In Search of Sabbath: It's not all about you

If the last few posts haven’t convinced you to start some Sabbath rhythms in your life, I hope this one will. Because your Sabbath rest is not all about you. If you refuse to rest, you may be refusing others their rest. In this post I talked about how Sabbath isn’t given to us by God as a restricting command, but as a gift from the one who knows us best saying, you need to get some rest! He also wanted the Israelites to keep the Sabbath because when they honored this rest, it gave rest to the people who were dependent on or worked for them. And it didn’t stop there. It gave their animals rest, and even the land.

In our culture there is a chain of rest restrictions we place on one another. It feels impossible to take a break because it could set off a negative reaction affecting those who rely upon us or on whom we rely. At least that’s what we tell ourselves. The truth is, your choosing to rest could have a domino affect that, rather than bringing disaster, releases you and those around you from the burnout that defines our culture. We influence people by giving them rest and by teaching them to give us rest. It just takes one domino to start the reaction, let’s do it!

How to teach others to give you rest:

The unfortunate reality is we have to teach people how to give us rest. And the way to do that is by rhythm. Decide when/where you would like to protect your rest, and begin a rhythm to teach people about those boundaries. You will get push back at first, but after a while, the people from whom you need rest often become the ones who become your rest protectors.

  • Texts/emails. If you tell yourself that you have to check your phone after every notification because people need quick responses, that’s a lie. There may be one or two urgent messages a year that truly need immediate response (depending on your line of work), but what is the cost of interrupting your day 30 times because you treat every notification as one of the urgent? If you think people need an immediate response from you, it’s because you’ve trained them to expect that. Which means you can untrain them. Start by choosing a weekly time that you are unreachable electronically. It could be one day, one evening, or one hour. People may get frustrated, but they’ll soon learn to respect your time and even protect it from others. The important thing isn’t as much the weekly time off, but the fact that you have trained others how to give you time off when you need it. So when you have a busy season and truly need a vacation, your people know how to give it to you.
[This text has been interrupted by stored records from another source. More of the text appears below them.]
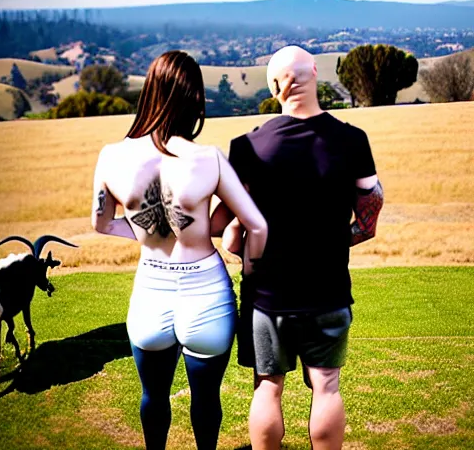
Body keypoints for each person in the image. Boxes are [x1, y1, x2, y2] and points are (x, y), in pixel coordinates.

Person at [91, 50, 267, 450]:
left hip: (150, 290)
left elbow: (100, 223)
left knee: (153, 397)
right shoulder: (208, 159)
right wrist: (251, 278)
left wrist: (142, 230)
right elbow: (255, 224)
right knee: (207, 399)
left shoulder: (111, 156)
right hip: (206, 291)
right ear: (192, 98)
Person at [211, 45, 383, 450]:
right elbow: (370, 212)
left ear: (275, 87)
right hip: (329, 291)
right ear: (316, 76)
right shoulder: (353, 139)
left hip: (267, 295)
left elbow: (229, 224)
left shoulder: (248, 146)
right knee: (326, 387)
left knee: (268, 388)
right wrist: (346, 236)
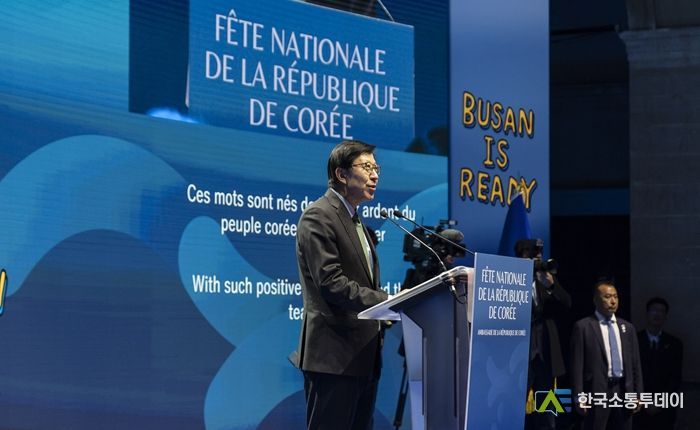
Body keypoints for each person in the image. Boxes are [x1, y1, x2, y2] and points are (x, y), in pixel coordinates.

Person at [294, 140, 389, 430]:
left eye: (376, 168)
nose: (375, 175)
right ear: (341, 174)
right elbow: (330, 283)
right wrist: (386, 302)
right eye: (367, 167)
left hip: (363, 358)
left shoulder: (356, 221)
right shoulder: (319, 215)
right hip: (333, 358)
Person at [571, 279, 643, 430]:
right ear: (595, 300)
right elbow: (577, 365)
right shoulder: (583, 327)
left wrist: (638, 393)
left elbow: (635, 364)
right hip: (596, 391)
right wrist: (579, 396)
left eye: (615, 297)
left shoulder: (627, 328)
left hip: (623, 390)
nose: (613, 301)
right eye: (607, 297)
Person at [516, 239, 571, 430]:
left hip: (545, 356)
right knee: (516, 408)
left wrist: (551, 285)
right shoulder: (510, 278)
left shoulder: (544, 278)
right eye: (532, 254)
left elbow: (567, 304)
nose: (537, 257)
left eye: (539, 254)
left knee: (547, 412)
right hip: (519, 356)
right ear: (521, 256)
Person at [634, 297, 683, 430]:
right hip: (638, 406)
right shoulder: (634, 340)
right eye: (654, 310)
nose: (657, 314)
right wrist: (644, 401)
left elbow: (675, 378)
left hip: (665, 407)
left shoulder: (675, 344)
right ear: (647, 313)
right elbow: (631, 375)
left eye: (661, 311)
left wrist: (660, 402)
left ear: (666, 316)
    • Put your electronics to work with this one. First, turn off all of your notifications. You don’t need a ding every time you get an email or someone posts on your FB page. Second, set up automatic replies, such as an email that says you won’t be checking email that day or a text that says you don’t receive texts while driving. By setting this up once you can continually send a message to people that your schedule isn’t dictated by outside influence. You control your time and energy. And it sends them the message that maybe they can to.
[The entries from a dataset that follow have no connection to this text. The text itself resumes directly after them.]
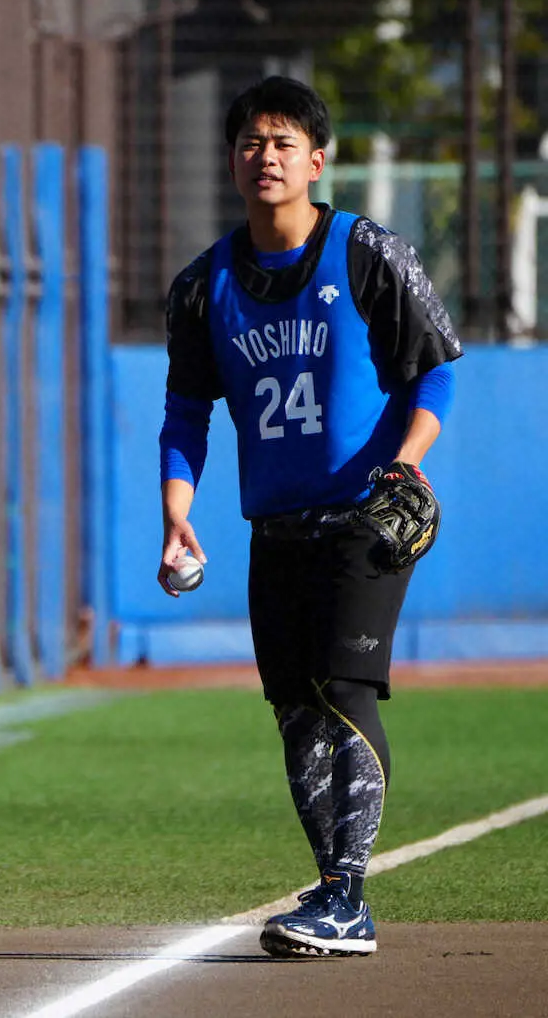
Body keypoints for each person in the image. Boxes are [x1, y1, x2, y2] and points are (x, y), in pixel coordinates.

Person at [157, 76, 460, 958]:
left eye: (284, 142)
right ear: (231, 161)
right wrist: (178, 514)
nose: (266, 156)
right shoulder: (202, 285)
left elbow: (432, 371)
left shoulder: (366, 252)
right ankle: (333, 891)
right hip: (275, 526)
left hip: (368, 514)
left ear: (317, 161)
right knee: (295, 708)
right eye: (251, 141)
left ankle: (348, 895)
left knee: (344, 689)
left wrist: (407, 459)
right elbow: (185, 411)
  • Invitations/commitments. It’s hard to say no. And saying you need rest or time with your family, unfortunately, doesn’t always feel like a good excuse. So you say yes, sacrificing to guilt the rest or family time you need. But if you’re used to saying no and your friends are used to hearing it, it makes it easy. What needs the most protection in your life right now? Is it a date night, family time, or personal rest? Choose one and start a weekly rhythm of protection. Whether it’s a date night every Thursday night, Family day every Friday, or your personal Sabbath every Tuesday morning, guard that time. When people try to set up appointments during those sacred times, you say no, that’s my family day. Again, you’ll be surprised how quickly people start protecting that time for you. And, more importantly, when life throws wrenches at you and you need extra rest or time with your family, your people know how to give it to you.
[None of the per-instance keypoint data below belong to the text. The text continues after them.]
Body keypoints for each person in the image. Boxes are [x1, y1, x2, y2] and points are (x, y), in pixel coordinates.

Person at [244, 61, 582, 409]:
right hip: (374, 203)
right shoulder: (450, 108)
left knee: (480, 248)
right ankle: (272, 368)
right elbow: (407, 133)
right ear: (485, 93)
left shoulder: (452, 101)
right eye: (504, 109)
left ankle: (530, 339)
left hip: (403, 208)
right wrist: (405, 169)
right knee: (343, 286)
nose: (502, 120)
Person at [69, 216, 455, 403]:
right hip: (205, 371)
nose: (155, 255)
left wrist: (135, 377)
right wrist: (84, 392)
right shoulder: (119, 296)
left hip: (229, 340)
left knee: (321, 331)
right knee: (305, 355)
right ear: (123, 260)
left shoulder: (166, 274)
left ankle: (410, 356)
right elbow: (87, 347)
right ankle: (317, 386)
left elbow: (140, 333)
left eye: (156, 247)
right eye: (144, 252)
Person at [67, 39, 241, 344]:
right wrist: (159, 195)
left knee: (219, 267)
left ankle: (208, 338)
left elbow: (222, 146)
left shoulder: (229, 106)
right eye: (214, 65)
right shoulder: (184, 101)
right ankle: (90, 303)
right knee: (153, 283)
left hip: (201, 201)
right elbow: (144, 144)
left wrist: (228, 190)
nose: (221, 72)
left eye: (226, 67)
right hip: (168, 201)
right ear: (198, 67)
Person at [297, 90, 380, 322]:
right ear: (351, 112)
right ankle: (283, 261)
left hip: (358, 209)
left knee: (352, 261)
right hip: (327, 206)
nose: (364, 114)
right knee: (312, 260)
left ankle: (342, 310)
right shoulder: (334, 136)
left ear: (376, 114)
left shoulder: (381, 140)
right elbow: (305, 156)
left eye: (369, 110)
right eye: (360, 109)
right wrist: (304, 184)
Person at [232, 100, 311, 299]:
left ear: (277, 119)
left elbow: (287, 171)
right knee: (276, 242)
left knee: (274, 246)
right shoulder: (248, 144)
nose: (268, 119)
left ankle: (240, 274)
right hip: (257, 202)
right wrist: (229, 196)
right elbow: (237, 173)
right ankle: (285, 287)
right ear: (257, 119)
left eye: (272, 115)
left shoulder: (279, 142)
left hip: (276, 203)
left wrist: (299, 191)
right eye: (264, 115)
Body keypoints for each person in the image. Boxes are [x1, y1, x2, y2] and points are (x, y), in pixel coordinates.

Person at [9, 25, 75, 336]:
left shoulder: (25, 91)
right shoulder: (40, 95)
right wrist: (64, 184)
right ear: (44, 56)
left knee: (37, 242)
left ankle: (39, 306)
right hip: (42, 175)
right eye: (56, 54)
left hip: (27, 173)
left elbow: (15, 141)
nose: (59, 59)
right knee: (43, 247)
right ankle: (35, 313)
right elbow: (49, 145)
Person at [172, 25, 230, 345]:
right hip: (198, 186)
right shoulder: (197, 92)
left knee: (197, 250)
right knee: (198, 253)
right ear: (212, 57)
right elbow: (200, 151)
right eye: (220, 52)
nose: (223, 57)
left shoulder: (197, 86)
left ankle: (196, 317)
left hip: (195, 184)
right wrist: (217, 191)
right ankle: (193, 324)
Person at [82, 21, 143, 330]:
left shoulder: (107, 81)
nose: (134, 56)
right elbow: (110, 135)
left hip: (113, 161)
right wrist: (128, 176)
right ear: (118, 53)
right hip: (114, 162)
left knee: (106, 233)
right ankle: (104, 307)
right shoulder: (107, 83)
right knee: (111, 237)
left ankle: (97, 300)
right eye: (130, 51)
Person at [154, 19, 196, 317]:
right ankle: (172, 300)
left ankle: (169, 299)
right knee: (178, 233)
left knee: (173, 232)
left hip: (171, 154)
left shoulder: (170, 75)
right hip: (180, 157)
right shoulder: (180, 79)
  • Kids. Start implementing 10 minutes a day of rest time with specific instructions of what is allowed and what is not. Just make sure one of the rules gives you alone time. If you have little kids you’ll need to take advantage of naptime or an older sibling who can watch them. When you have one of those days when extra rest is needed, you can tell the kids you’re taking a short rest time, and they know what to do! It also helps remove the responsibility they may feel in causing your crankiness, because rest time is a normal thing, not something associated with your times of stress/frustration.

How to give others rest:

Is there anyone who does not get their needed rest because you refuse to take yours? Think about the people around you, starting with those closest to you. Your spouse, kids, extended family, friends, coworkers, boss, employers, etc. Do your late nights affect your family? Does your habit of working over the weekend mean your coworkers have to work too? You may think there’s little you can do to influence someone else’s rest, but I disagree. Here’s some ideas to get you started:

  • Set boundaries on your work time: I won’t work past 5pm, or I won’t work on Saturday. You can even put your lights on a timer to help you follow through.

  • Don’t participate in Black Friday, or at least the deals that start on Thursday evening. Let those workers enjoy the holiday.

  • Don’t go to stores or get coffee on Christmas Day. If enough of us stop, those minimum wage Starbuck’s employees can have Christmas with family or friends.

  • If you are a parent, take one thing out of your kid’s schedule. Rest and freeplay is more important to them than soccer, gymnastics, or piano.

  • Petition for longer maternity/paternity leave within your company.

  • If you are in any sphere of leadership, whether a parent, employer, coach, politician, or pastor, use your position to bless those you can, be it one person or an entire nation (thanks President Cleveland for Labor Day!!). Increase paid time off for your employees or an opportunity for sabbatical. Give longer maternity leave. Turn off the internet in your building at 5pm. Schedule less practice/games. Don’t schedule tournaments over the holidays. Change your store hours. Close your restaurant one day a week.

You may know that we use the summers to rest from our regular Missio Community rhythm, but did you know that as a church we intentionally take two Sundays off during the year to give our pastors, leaders, and volunteers a rest (as well as the opportunity for you to worship in your homes or with other churches)? What can you do to join us in this movement of rest?